To-do item >> Reproduce the records precisely. Every line should be included.

Dataset >>

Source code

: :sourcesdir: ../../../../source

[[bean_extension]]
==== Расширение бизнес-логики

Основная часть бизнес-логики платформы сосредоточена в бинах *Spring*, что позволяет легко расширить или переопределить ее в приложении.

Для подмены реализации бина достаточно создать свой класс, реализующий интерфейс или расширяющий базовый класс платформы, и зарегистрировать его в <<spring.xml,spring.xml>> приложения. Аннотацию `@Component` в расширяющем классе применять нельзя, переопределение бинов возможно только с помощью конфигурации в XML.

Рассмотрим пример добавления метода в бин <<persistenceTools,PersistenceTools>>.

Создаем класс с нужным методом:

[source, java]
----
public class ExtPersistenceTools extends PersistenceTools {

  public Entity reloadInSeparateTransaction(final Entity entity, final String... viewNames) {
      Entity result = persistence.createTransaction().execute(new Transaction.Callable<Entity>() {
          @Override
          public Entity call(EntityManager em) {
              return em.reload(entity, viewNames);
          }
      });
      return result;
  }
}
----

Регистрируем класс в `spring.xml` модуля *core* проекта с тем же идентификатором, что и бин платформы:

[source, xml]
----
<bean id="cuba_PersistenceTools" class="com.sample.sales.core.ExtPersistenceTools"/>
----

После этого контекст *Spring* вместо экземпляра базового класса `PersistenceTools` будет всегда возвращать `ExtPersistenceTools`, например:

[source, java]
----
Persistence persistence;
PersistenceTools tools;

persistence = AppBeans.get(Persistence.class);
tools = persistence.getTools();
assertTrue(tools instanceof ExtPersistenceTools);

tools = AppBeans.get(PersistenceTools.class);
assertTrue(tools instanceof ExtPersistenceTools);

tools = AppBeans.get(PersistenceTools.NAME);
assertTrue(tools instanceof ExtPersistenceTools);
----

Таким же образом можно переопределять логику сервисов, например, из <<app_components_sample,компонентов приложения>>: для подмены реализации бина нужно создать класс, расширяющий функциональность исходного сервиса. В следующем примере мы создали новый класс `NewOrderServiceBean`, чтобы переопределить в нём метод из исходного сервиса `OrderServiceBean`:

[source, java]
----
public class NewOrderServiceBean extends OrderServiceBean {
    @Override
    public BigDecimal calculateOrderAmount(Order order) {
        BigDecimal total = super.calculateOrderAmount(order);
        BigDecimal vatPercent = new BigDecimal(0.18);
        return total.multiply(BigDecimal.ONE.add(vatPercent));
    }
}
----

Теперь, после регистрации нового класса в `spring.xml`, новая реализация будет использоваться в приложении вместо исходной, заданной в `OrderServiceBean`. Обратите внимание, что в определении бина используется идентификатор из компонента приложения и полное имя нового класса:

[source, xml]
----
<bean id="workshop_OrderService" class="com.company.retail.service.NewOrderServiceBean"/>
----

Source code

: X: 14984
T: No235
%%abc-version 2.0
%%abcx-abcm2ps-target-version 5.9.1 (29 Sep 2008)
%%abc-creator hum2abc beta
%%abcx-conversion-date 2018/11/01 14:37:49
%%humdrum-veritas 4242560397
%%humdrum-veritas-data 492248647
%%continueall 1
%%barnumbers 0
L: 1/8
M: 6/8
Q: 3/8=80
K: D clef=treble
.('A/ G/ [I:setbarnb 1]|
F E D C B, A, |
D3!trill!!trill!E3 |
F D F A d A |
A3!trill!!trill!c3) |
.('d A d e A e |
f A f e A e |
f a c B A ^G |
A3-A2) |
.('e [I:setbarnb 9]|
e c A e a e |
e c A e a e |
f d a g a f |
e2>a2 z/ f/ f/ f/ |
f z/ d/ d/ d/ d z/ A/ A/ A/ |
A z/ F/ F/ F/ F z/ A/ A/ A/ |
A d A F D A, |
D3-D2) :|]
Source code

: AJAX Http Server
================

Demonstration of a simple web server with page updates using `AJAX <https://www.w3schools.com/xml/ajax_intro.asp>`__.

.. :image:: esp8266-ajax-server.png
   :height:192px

Result below >>
Source code

: :sourcesdir: ../../../../source

[[bean_extension]]
==== Расширение бизнес-логики

Основная часть бизнес-логики платформы сосредоточена в бинах *Spring*, что позволяет легко расширить или переопределить ее в приложении.

Для подмены реализации бина достаточно создать свой класс, реализующий интерфейс или расширяющий базовый класс платформы, и зарегистрировать его в <<spring.xml,spring.xml>> приложения. Аннотацию `@Component` в расширяющем классе применять нельзя, переопределение бинов возможно только с помощью конфигурации в XML.

Рассмотрим пример добавления метода в бин <<persistenceTools,PersistenceTools>>.

Создаем класс с нужным методом:

[source, java]
----
public class ExtPersistenceTools extends PersistenceTools {

  public Entity reloadInSeparateTransaction(final Entity entity, final String... viewNames) {
      Entity result = persistence.createTransaction().execute(new Transaction.Callable<Entity>() {
          @Override
          public Entity call(EntityManager em) {
              return em.reload(entity, viewNames);
          }
      });
      return result;
  }
}
----

Регистрируем класс в `spring.xml` модуля *core* проекта с тем же идентификатором, что и бин платформы:

[source, xml]
----
<bean id="cuba_PersistenceTools" class="com.sample.sales.core.ExtPersistenceTools"/>
----

После этого контекст *Spring* вместо экземпляра базового класса `PersistenceTools` будет всегда возвращать `ExtPersistenceTools`, например:

[source, java]
----
Persistence persistence;
PersistenceTools tools;

persistence = AppBeans.get(Persistence.class);
tools = persistence.getTools();
assertTrue(tools instanceof ExtPersistenceTools);

tools = AppBeans.get(PersistenceTools.class);
assertTrue(tools instanceof ExtPersistenceTools);

tools = AppBeans.get(PersistenceTools.NAME);
assertTrue(tools instanceof ExtPersistenceTools);
----

Таким же образом можно переопределять логику сервисов, например, из <<app_components_sample,компонентов приложения>>: для подмены реализации бина нужно создать класс, расширяющий функциональность исходного сервиса. В следующем примере мы создали новый класс `NewOrderServiceBean`, чтобы переопределить в нём метод из исходного сервиса `OrderServiceBean`:

[source, java]
----
public class NewOrderServiceBean extends OrderServiceBean {
    @Override
    public BigDecimal calculateOrderAmount(Order order) {
        BigDecimal total = super.calculateOrderAmount(order);
        BigDecimal vatPercent = new BigDecimal(0.18);
        return total.multiply(BigDecimal.ONE.add(vatPercent));
    }
}
----

Теперь, после регистрации нового класса в `spring.xml`, новая реализация будет использоваться в приложении вместо исходной, заданной в `OrderServiceBean`. Обратите внимание, что в определении бина используется идентификатор из компонента приложения и полное имя нового класса:

[source, xml]
----
<bean id="workshop_OrderService" class="com.company.retail.service.NewOrderServiceBean"/>
----

Source code

: X: 14984
T: No235
%%abc-version 2.0
%%abcx-abcm2ps-target-version 5.9.1 (29 Sep 2008)
%%abc-creator hum2abc beta
%%abcx-conversion-date 2018/11/01 14:37:49
%%humdrum-veritas 4242560397
%%humdrum-veritas-data 492248647
%%continueall 1
%%barnumbers 0
L: 1/8
M: 6/8
Q: 3/8=80
K: D clef=treble
.('A/ G/ [I:setbarnb 1]|
F E D C B, A, |
D3!trill!!trill!E3 |
F D F A d A |
A3!trill!!trill!c3) |
.('d A d e A e |
f A f e A e |
f a c B A ^G |
A3-A2) |
.('e [I:setbarnb 9]|
e c A e a e |
e c A e a e |
f d a g a f |
e2>a2 z/ f/ f/ f/ |
f z/ d/ d/ d/ d z/ A/ A/ A/ |
A z/ F/ F/ F/ F z/ A/ A/ A/ |
A d A F D A, |
D3-D2) :|]
Source code

: AJAX Http Server
================

Demonstration of a simple web server with page updates using `AJAX <https://www.w3schools.com/xml/ajax_intro.asp>`__.

.. :image:: esp8266-ajax-server.png
   :height:192px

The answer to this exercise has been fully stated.